AIM OF THE EXERCISE
From the entries below, copy every line holding the word "AperFunction".

══ INPUT RECORDS

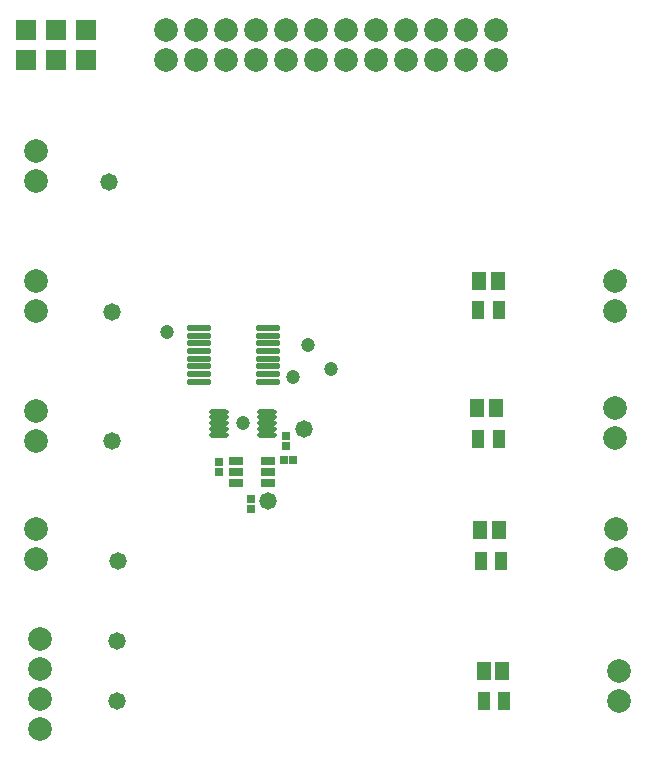
<source format=gbr>
G04 Layer_Color=8388736*
%FSLAX26Y26*%
%MOIN*%
%TF.FileFunction,Soldermask,Top*%
%TF.Part,Single*%
G01*
G75*
%TA.AperFunction,SMDPad,CuDef*%
%ADD36O,0.065087X0.017843*%
%ADD37O,0.080835X0.021779*%
%ADD38R,0.041465X0.059181*%
%ADD39R,0.045402X0.061150*%
%ADD40R,0.028472X0.028472*%
%ADD41R,0.047370X0.031622*%
%ADD42R,0.028472X0.028472*%
%TA.AperFunction,ComponentPad*%
%ADD43R,0.068000X0.068000*%
%ADD44C,0.078866*%
%TA.AperFunction,ViaPad*%
%ADD45C,0.058000*%
%ADD46C,0.047370*%
D36*
X926181Y1149606D02*
D03*
Y1169291D02*
D03*
Y1188976D02*
D03*
Y1208661D02*
D03*
Y1228347D02*
D03*
X766732Y1149606D02*
D03*
Y1169291D02*
D03*
Y1188976D02*
D03*
Y1208661D02*
D03*
Y1228347D02*
D03*
D37*
X930118Y1327756D02*
D03*
Y1353346D02*
D03*
Y1378937D02*
D03*
Y1404527D02*
D03*
Y1430118D02*
D03*
Y1455709D02*
D03*
Y1481299D02*
D03*
Y1506890D02*
D03*
X699803Y1327756D02*
D03*
Y1353346D02*
D03*
Y1378937D02*
D03*
Y1404527D02*
D03*
Y1430118D02*
D03*
Y1455709D02*
D03*
Y1481299D02*
D03*
Y1506890D02*
D03*
D38*
X1632638Y1567559D02*
D03*
X1699567D02*
D03*
X1699567Y1137008D02*
D03*
X1632638D02*
D03*
X1651575Y264878D02*
D03*
X1718504D02*
D03*
X1708504Y730394D02*
D03*
X1641575D02*
D03*
D39*
X1649606Y363303D02*
D03*
X1712598D02*
D03*
X1628504Y1240000D02*
D03*
X1691496D02*
D03*
X1634606Y1662047D02*
D03*
X1697598D02*
D03*
X1638504Y835000D02*
D03*
X1701496D02*
D03*
D40*
X1015748Y1066929D02*
D03*
X984252D02*
D03*
D41*
X823819Y1064961D02*
D03*
Y1027559D02*
D03*
Y990158D02*
D03*
X932087D02*
D03*
Y1027559D02*
D03*
Y1064961D02*
D03*
D42*
X990000Y1145748D02*
D03*
Y1114252D02*
D03*
X767717Y1059055D02*
D03*
Y1027559D02*
D03*
X875000Y904252D02*
D03*
Y935748D02*
D03*
D43*
X123032Y2501575D02*
D03*
X223032D02*
D03*
X323032D02*
D03*
Y2401575D02*
D03*
X223032D02*
D03*
X123032D02*
D03*
D44*
X157480Y2097244D02*
D03*
Y1997244D02*
D03*
X2101063Y365123D02*
D03*
Y265123D02*
D03*
X2086063Y1563150D02*
D03*
Y1663150D02*
D03*
X157480Y1664173D02*
D03*
Y1564173D02*
D03*
X2086063Y1239399D02*
D03*
Y1139399D02*
D03*
X157480Y1231102D02*
D03*
Y1131102D02*
D03*
Y737402D02*
D03*
Y837402D02*
D03*
X2091063Y735649D02*
D03*
Y835649D02*
D03*
X170000Y170000D02*
D03*
Y270000D02*
D03*
Y370000D02*
D03*
Y470000D02*
D03*
X1590551Y2401575D02*
D03*
Y2501575D02*
D03*
X1490551D02*
D03*
X1390551D02*
D03*
X1290551D02*
D03*
X1190551D02*
D03*
X1090551D02*
D03*
X990551D02*
D03*
X890551D02*
D03*
X790551D02*
D03*
X690551D02*
D03*
X590551D02*
D03*
X1490551Y2401575D02*
D03*
X1390551D02*
D03*
X1290551D02*
D03*
X1190551D02*
D03*
X1090551D02*
D03*
X990551D02*
D03*
X890551D02*
D03*
X790551D02*
D03*
X690551D02*
D03*
X590551D02*
D03*
X1690551Y2501575D02*
D03*
Y2401575D02*
D03*
D45*
X409449Y1559055D02*
D03*
Y1129921D02*
D03*
X431103Y730315D02*
D03*
X429134Y464567D02*
D03*
Y263779D02*
D03*
X1050000Y1170000D02*
D03*
X930000Y930000D02*
D03*
X400000Y1995000D02*
D03*
D46*
X847000Y1189000D02*
D03*
X1015748Y1342520D02*
D03*
X1140000Y1370000D02*
D03*
X1065000Y1450000D02*
D03*
X595000Y1495000D02*
D03*
%TF.MD5,c1061ccfb98fd64c9263a3051e1bb1a1*%
M02*

</source>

════

EXPECTED OUTPUT
%TA.AperFunction,SMDPad,CuDef*%
%TA.AperFunction,ComponentPad*%
%TA.AperFunction,ViaPad*%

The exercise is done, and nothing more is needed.